Người đăng: vanmai yeu em on Chủ Nhật, 23 tháng 8, 2009


Number 580


Let loose the Wheel of war!


My dad, Big Pappy, said to my mother, "I'm going to the corner for some cigarettes. Want anything?" Mom shook her head no and went back to feeding my baby brother. I piped up, "Bring me a comic book!"

In the summer of 1952 I was five-years-old, too young to read but old enough to love comic books. I loved having Big Pappy read them to me. He said he'd look for a comic book, and sure enough he came home with one. Big Pap usually bought me Little Lulu or Donald Duck, but this time he brought home Blackhawk with the great Reed Crandall cover of the War Wheel.

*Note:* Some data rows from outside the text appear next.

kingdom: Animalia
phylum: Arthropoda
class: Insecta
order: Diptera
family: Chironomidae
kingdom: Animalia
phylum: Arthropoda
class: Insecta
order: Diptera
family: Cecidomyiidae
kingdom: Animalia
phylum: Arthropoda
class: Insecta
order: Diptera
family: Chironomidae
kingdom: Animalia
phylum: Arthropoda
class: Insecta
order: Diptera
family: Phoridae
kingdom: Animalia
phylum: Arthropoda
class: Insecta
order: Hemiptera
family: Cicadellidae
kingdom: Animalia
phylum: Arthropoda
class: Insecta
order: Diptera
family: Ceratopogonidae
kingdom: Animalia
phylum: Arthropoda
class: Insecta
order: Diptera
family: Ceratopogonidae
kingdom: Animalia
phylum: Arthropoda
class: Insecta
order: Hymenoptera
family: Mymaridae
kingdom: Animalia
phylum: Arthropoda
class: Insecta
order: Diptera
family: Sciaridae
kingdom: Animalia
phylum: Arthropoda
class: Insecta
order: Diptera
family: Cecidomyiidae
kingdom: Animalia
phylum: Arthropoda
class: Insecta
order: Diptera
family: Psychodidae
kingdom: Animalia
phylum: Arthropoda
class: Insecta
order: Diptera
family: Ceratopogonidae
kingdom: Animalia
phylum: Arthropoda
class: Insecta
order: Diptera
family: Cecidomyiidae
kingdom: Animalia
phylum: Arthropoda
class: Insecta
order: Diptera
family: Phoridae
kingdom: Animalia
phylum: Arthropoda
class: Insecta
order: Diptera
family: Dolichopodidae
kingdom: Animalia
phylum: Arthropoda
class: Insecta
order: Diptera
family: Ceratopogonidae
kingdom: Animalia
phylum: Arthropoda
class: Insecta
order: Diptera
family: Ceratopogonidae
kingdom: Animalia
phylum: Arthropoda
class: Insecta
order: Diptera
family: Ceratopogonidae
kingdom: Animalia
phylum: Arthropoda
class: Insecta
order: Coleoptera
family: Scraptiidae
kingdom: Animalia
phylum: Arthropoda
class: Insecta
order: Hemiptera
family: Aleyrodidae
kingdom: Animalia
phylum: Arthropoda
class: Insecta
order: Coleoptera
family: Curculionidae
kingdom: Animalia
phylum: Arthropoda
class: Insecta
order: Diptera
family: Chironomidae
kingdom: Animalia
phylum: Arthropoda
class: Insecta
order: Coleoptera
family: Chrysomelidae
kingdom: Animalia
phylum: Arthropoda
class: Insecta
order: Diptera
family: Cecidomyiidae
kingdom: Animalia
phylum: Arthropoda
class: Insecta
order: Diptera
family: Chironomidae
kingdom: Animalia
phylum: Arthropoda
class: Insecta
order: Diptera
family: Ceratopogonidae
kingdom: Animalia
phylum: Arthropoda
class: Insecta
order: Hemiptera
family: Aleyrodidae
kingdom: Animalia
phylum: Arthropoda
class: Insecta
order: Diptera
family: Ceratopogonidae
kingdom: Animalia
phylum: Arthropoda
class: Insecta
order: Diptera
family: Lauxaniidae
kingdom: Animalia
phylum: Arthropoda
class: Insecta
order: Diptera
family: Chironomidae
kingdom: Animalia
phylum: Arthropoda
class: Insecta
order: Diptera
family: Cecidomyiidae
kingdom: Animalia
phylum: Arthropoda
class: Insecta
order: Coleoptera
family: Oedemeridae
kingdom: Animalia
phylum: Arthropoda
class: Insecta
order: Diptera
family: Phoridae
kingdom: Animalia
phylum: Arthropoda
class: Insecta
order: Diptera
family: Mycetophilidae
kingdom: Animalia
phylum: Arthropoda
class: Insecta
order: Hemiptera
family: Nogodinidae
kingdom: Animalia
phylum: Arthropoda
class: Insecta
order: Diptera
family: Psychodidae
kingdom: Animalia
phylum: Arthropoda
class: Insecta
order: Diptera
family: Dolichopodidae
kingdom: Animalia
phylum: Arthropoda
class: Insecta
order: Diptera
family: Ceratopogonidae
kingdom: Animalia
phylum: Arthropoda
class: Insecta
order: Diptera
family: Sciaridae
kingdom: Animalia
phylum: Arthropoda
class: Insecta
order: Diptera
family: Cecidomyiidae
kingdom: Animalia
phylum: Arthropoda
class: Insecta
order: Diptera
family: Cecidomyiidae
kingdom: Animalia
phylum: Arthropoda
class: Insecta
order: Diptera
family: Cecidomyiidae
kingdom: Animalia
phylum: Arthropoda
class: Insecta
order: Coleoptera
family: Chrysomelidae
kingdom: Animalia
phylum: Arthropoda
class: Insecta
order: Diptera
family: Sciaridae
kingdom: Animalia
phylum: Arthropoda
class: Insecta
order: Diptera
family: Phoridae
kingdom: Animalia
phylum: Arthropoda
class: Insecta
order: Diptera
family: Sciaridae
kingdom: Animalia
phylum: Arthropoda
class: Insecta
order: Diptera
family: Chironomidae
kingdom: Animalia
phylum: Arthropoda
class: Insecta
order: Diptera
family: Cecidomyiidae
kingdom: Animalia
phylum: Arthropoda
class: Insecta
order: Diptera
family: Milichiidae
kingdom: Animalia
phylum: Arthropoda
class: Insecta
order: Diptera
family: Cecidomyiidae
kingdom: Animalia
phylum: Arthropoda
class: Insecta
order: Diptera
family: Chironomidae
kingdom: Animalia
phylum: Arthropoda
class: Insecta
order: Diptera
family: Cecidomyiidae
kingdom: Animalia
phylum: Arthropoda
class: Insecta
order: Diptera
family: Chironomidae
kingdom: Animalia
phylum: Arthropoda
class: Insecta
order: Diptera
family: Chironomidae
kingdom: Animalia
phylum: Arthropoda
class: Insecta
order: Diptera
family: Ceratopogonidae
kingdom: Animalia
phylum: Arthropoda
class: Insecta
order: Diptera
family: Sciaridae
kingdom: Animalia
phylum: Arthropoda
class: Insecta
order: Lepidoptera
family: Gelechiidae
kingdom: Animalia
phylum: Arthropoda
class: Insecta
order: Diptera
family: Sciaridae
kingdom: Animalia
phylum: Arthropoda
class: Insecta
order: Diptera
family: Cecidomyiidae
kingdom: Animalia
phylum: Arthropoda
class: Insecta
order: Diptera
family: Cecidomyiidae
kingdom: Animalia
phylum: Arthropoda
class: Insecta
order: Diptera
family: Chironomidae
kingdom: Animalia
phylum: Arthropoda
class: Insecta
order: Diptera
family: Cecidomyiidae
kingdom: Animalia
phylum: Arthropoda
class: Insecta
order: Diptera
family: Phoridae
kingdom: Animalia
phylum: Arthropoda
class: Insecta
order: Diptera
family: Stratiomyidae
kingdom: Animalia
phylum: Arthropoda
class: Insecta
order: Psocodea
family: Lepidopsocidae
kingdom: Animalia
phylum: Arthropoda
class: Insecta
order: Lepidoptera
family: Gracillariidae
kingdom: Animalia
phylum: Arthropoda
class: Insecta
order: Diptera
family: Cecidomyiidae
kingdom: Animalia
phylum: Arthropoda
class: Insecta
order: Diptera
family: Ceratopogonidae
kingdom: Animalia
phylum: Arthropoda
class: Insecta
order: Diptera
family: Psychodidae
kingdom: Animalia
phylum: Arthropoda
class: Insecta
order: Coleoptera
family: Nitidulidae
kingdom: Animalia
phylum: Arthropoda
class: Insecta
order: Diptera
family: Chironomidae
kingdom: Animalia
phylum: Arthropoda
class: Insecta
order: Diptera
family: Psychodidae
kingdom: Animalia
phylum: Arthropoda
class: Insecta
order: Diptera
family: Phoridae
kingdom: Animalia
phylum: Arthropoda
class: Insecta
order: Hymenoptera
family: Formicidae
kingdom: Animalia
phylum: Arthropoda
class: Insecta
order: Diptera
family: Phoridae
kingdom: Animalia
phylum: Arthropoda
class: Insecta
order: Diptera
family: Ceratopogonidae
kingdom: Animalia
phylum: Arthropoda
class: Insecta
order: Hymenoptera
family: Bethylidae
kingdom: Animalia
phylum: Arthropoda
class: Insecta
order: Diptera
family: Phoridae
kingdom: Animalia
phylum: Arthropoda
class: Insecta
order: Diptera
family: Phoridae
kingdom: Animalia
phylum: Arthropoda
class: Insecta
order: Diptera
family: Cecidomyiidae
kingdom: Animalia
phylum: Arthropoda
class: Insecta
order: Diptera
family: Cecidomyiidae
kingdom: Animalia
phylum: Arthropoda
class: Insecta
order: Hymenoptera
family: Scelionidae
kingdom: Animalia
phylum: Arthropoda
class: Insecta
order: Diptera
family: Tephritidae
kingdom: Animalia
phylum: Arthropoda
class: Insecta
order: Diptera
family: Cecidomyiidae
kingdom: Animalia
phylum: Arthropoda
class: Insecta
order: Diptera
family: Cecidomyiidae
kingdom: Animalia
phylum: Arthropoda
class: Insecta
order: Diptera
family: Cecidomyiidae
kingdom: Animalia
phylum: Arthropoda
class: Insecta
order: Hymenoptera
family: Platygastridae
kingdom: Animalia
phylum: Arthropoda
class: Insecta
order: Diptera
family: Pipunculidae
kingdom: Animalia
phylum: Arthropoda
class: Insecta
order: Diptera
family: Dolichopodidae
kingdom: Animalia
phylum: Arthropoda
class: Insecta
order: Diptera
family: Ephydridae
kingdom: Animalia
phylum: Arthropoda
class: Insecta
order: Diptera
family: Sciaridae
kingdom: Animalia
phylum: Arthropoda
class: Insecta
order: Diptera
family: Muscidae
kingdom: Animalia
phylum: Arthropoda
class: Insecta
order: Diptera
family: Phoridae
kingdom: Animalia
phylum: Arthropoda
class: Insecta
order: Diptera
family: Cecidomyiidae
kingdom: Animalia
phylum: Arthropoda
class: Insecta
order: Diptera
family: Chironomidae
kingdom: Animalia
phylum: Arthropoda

Big Pappy told me once he liked to read Blackhawk when he was in the Army Air Corps, because he was a flier. He wasn't a fighter pilot or military flier, but he had a civilian pilot's license. He never flew after the war, and never renewed his license when it lapsed. He always regretted it. Maybe in his daydreams Big Pappy saw himself as a member of the Blackhawk team.

I was awestruck by Blackhawk and the big War Wheel. My original copy of Blackhawk #56, September 1952, didn't survive, but I never forgot it; I jumped at it when I saw it at a Comicon in the early '80s. I was happy to see that the artwork on the lead story of my well-remembered comic was by Reed Crandall.

Wheel yourself into Pappy's memories: of his dad, Big Pappy (the Blackhawk who never was), and the comics fan Pappy came to be.











While Blackhawk #56 was the first War Wheel story, the Wheel was too great and diabolical an invention to be disposed of in one story. It came back several times, including the Mark Evanier/Dan Spiegle run of Blackhawk during the '80s. This is #252, which owes something to the cover of #56.